● Input records

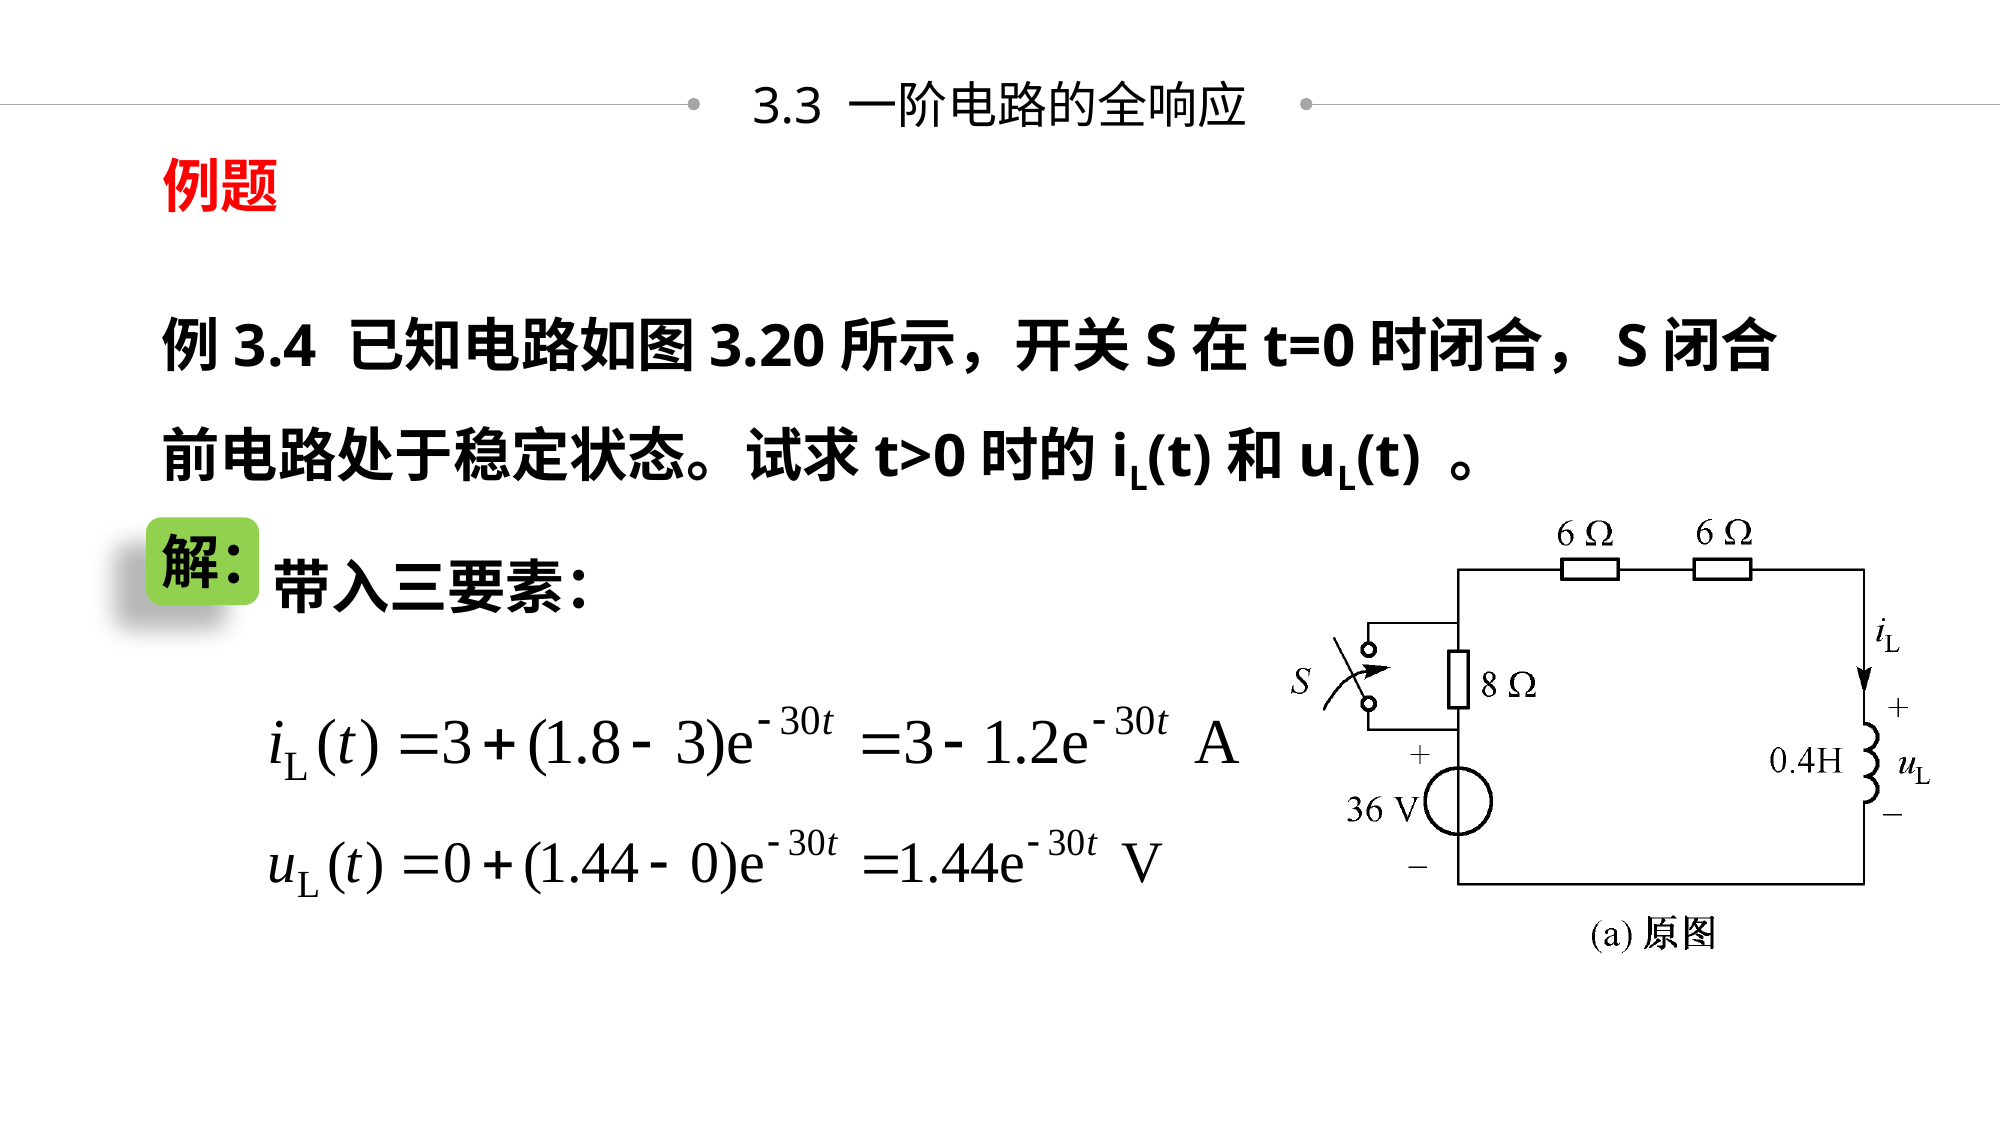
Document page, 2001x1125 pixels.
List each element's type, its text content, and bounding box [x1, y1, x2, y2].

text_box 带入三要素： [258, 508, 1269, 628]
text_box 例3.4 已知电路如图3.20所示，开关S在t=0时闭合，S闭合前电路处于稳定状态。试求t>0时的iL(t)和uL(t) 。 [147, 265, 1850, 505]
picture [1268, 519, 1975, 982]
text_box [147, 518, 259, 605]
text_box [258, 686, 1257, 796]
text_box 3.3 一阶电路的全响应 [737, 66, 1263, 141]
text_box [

● Activity
Each line from the one that contains "List each element's" through the last line of the listing above should be written out exactly, and no other line.

● Exercise solution
List each element's type, its text content, and bounding box [x1, y1, x2, y2].

text_box 带入三要素： [258, 508, 1269, 628]
text_box 例3.4 已知电路如图3.20所示，开关S在t=0时闭合，S闭合前电路处于稳定状态。试求t>0时的iL(t)和uL(t) 。 [147, 265, 1850, 505]
picture [1268, 519, 1975, 982]
text_box [147, 518, 259, 605]
text_box [258, 686, 1257, 796]
text_box 3.3 一阶电路的全响应 [737, 66, 1263, 141]
text_box [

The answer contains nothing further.